No preview · Article · Mar 2003 · Journal of Neuroscience Research
[Show abstract][Hide abstract] ABSTRACT: Reactive oxygen species are considered important regulators in the pathogenesis and in the development of pancreatitis. The transcription factor nuclear factor kappaB (NF-kappaB) is activated by reactive oxygen species and regulates the gene expressions of inflammatory cytokines. The present study investigates (1) the susceptibility of isolated rat pancreatic acinar cells to oxidant attacks produced by adenosine diphosphate/ferrous iron, hypoxanthine/xanthine oxidase, and neutrophils primed with 4beta-phorbol 12beta-myristate 13alpha-acetate (PMA) and (2) the potential of small-molecule antioxidants (N-acetylcysteine, beta-carotene, rebamipide, allopurinol) and superoxide dismutase (SOD) to prevent such injury and oxidant-mediated NF-kappaB activation and inflammatory cytokine production in the cells. As a result, oxidative stress resulted in a time-dependent increase in lipid peroxide production in pancreatic acinar cells which was inhibited by small-molecule antioxidants and SOD. PMA-primed neutrophils induced NF-kappaB activation and increased the production of cytokines (IL-6, TNF-alpha) in the cells.

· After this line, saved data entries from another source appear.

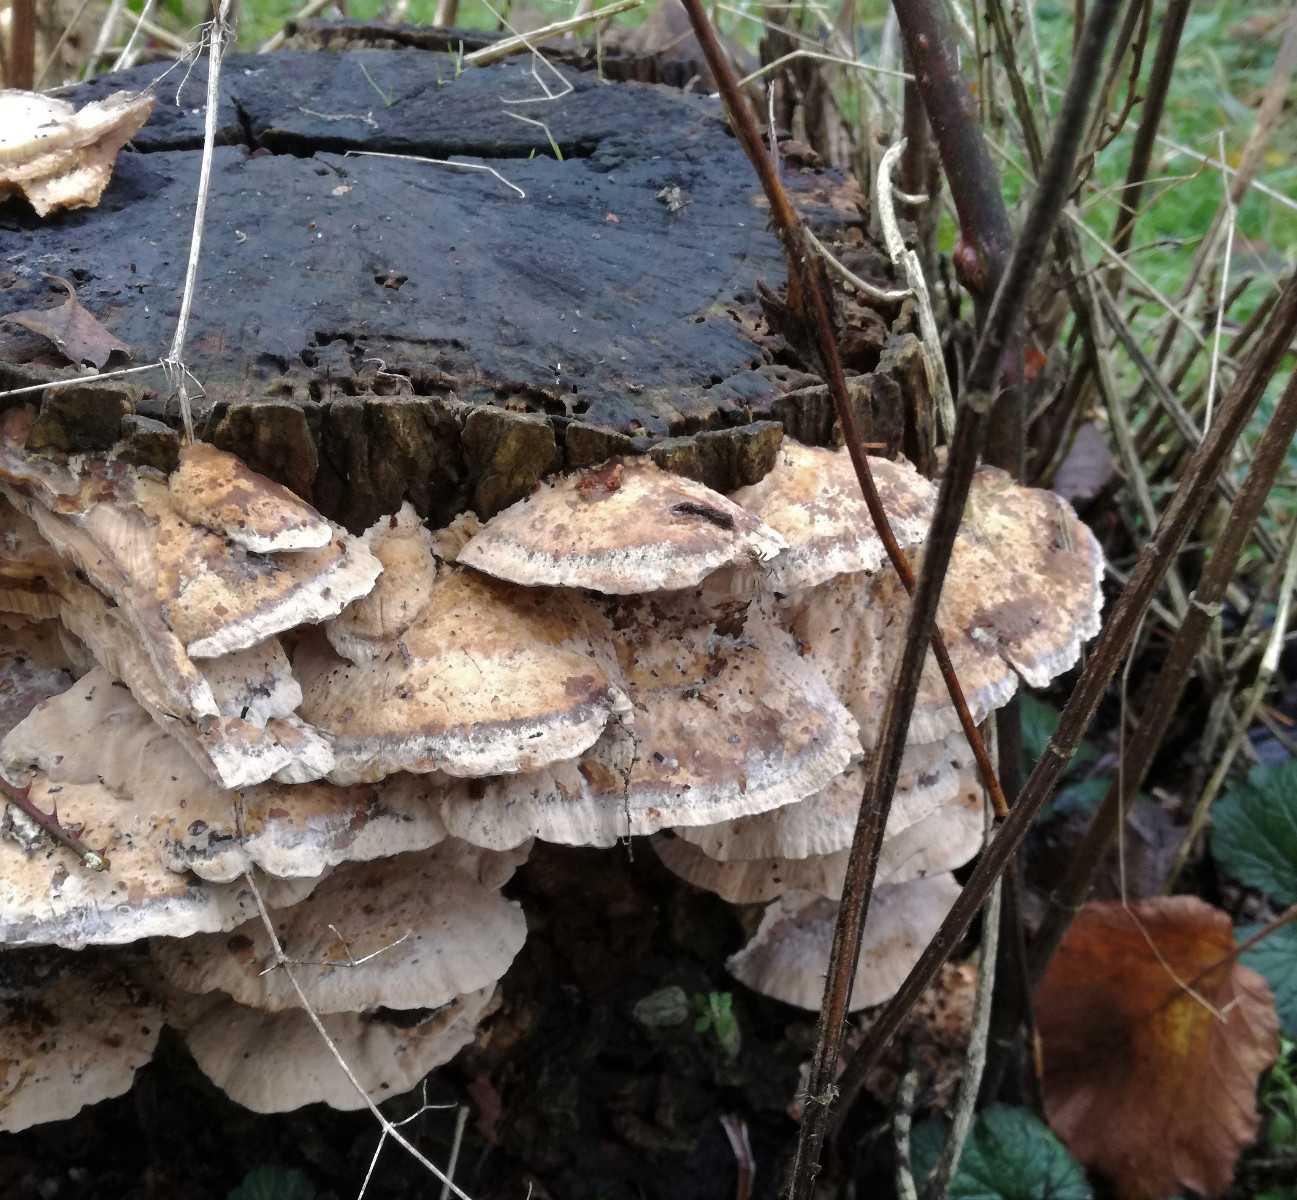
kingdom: Fungi
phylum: Basidiomycota
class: Agaricomycetes
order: Polyporales
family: Phanerochaetaceae
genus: Bjerkandera
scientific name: Bjerkandera fumosa
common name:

This was in parallel with lipid peroxide production. Small-molecule antioxidants and SOD inhibited NF-kappaB activation and cytokine production in acinar cells caused by PMA-primed neutrophils. In conclusion, oxidative stress activates NF-kappaB, resulting in upregulation of inflammatory cytokines in pancreatic acinar cells. Small-molecule antioxidants might be clinically useful anti-inflammatory agents by inhibiting oxidant-induced cytokine production.